### Task requirements
1 > In the India excerpt, swap "Prime Minister" for "head of government" and write out the passage that begins at "In May of 2014, India's" and ends after "India’s long-term potential?".
2 > Carry on the article about India's economy under Modi from the point where it stops.

### Excerpt
In May of 2014, India's Prime Minister Modi came into office with sky-high investor expectations. Now, approximately one year later, it is time to evaluate the progress that has been made.
Long-Term Potential Is Exciting
What is fueling India’s long-term potential?
• Reform agenda of current investor-friendly government
• Fiscal discipline supported by lower crude oil prices1
• Favorable demographics
The Reform Effort Is Making Progress—‘Made in India’
Reforms have been at the very core of the current Indian government. With an eye on a revival of the manufacturing sector, one of the first projects Modi kick-started was ‘Made in India’
. Under its foreign trade policy, the commerce ministry recently unveiled a raft of procedural and tax incentives for domestic manufacturing services. The key goal: double India’s annual exports to $900 billion by 2020 from its current level of around $470 billion.2
Mission Critical: Removal of Key Impediments
Many discussions of India’s progress and potential come down to infrastructure
. India needs increased investment in this area, but under the current policy it is not a simple matter to start projects quickly.
Currently, acquiring land for setting up industries or infrastructure is a big hassle, and government has proposed sweeping changes to current law, including removal of the consent clause, where the government can compensate and acquire private land without approval if a project falls in one of a few particular categories. The bill has been passed by the lower house of Parliament but is pending review in the upper house, where it faces severe pushback from opposition parties. It remains to be seen what happens; however, if the bill is passed it will be a big boost to urbanization and infrastructural growth in India.
The importance of the fact that attempts are being made in this—very politically charged—area in India cannot be overstated. Anyone interested in India should be paying attention to developments on this front.
Oil Prices Have Given India a Raise
On the fiscal side, a slide in oil prices from well over $100 a barrel to about $60 a barrel has been a windfall for oil importers like India. About a year ago, crude oil imports accounted for roughly 34% of India’s $451 billion total imports, now they account for roughly 25%
which means an extra 9% in the government’s kitty. This has helped cool inflation
, and as a result, the Reserve Bank of India (RBI) cut repurchase (repo) rates
for the third time in a row on June 2, 2015.
GDP & Demographic as a One-Two Punch
In its last meeting on June 2, aside from cutting rates, the Reserve Bank of India also revised its GDP growth outlook from 7.8% to 7.6%.4 Though a downward revision, 7.6% would still not only well surpass China’s GDP growth rate but would in all likelihood make India the world’s fastest-growing economy.
A factor that plays a critical role in this rockstar growth is India’s demographic. India is the world’s largest democracy and home to 1.25 bilion people, with a vast majority (over 65%) below the age of 35.5
With one of the world’s largest pools of skilled labor, India’s labor force grows by 1.4% to 1.6% annually.6
RBI as an Equity Performance Catalyst?

### Data
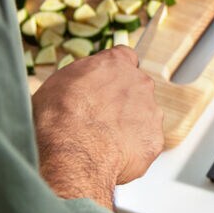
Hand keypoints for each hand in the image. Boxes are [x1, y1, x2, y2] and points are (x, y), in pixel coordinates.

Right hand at [31, 47, 163, 208]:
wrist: (72, 153)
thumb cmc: (59, 117)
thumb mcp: (58, 82)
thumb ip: (82, 77)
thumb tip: (83, 82)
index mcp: (116, 63)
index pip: (124, 57)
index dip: (114, 73)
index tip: (105, 84)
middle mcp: (139, 83)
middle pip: (135, 89)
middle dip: (121, 102)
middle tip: (99, 119)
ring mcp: (151, 111)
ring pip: (142, 117)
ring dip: (127, 126)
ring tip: (102, 141)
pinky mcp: (154, 139)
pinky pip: (144, 143)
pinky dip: (131, 150)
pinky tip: (111, 155)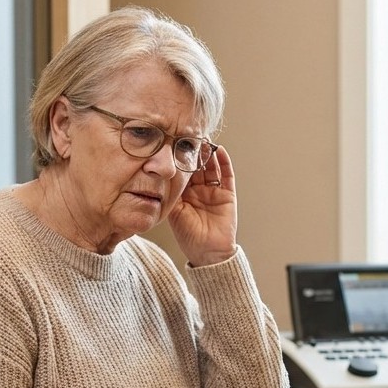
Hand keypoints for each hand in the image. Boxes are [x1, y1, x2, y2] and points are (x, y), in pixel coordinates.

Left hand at [168, 144, 237, 266]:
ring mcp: (214, 191)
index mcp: (184, 193)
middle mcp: (199, 190)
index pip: (182, 170)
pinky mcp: (228, 194)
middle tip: (189, 134)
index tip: (174, 141)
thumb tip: (159, 174)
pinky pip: (227, 175)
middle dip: (194, 150)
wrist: (207, 253)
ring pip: (211, 166)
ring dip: (208, 153)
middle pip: (197, 165)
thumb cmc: (188, 236)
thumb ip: (168, 194)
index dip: (179, 157)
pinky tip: (220, 150)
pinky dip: (224, 162)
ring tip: (204, 138)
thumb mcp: (173, 211)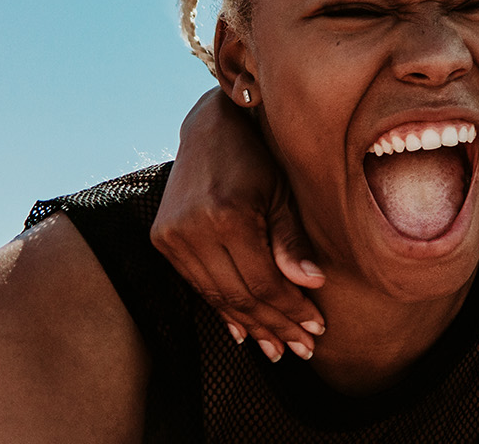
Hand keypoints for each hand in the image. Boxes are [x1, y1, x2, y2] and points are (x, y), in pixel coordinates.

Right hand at [150, 91, 325, 360]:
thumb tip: (312, 284)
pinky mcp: (163, 240)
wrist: (210, 129)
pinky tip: (244, 331)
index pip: (263, 281)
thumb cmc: (260, 158)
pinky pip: (198, 285)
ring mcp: (172, 237)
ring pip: (217, 296)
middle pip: (238, 295)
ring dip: (250, 325)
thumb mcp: (283, 194)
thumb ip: (292, 240)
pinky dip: (223, 308)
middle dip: (274, 324)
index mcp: (228, 216)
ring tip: (278, 348)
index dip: (291, 308)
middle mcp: (193, 230)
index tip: (316, 327)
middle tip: (302, 347)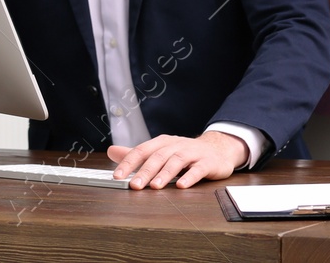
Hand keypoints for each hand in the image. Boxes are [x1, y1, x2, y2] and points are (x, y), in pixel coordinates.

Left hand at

### Answers to the exercises
1 >
In May of 2014, India's head of government Modi came into office with sky-high investor expectations. Now, approximately one year later, it is time to evaluate the progress that has been made.
Long-Term Potential Is Exciting
What is fueling India’s long-term potential?

2 >
One of the bottom lines when discussing India is that there is a lot of potential
, but it is very difficult to know when that potential will translate into equities. One thing to note: the RBI has lowered interest rates three consecutive times. We’ve mentioned this analysis once before.
WisdomTree India Earnings Index Reacting Positively to Rate Cuts
While past behavior can never predict the future with certainty, it is worth noting that:
• When the RBI lowered rates from October 2008 to May 2009, the performance of the WisdomTree India Earnings Index over the following one-year period was 24.5%
• When the RBI lowered rates from April 2012 to May 2013, the performance of the WisdomTree India Earnings Index over the following one-year period was 23.27%
When we last referenced these data points, what we didn’t have were the most recent rate cuts
, occuring from January 2015 to the present. While we can never know for sure, it’s interesting to consider this action as a potential key through which some of India’s potential may flow through to equities.
Source: Bloomberg, with data measured 6/27/14–6/26/15 for Brent crude oil.
Source: “Narendra Modi govt unveils its first trade policy, targets doubling of exports at $900 bn,” The Financial Express, 4/1/15.
Source: Anupama Airy & Gaurav Choudhury, “Oil Price Slide Set to Bring Down Subsidy Bill,” Hindustan Times, 1/21/15.
Source: “RBI Lowers GDP Growth Forecast to 7.6% for FY16,” The Economic Times, 6/2/15.
Source: Priya Virmani, “Note to India’s Leaders: Your 150m Young People Are Calling for Change,” The Guardian, 4/8/14.
Source: Planning Commission Reports on Labour & Employment, Economica India Info-Services, 2002.
Important Risks Related to this Article
Investments in emerging, offshore or frontier markets are generally less liquid and less efficient than investments in developed markets and are subject to additional risks, such as risks of adverse governmental regulation and intervention or political developments. Investments focused in India increase the impact of events and developments associated with the region, which can adversely affect performance.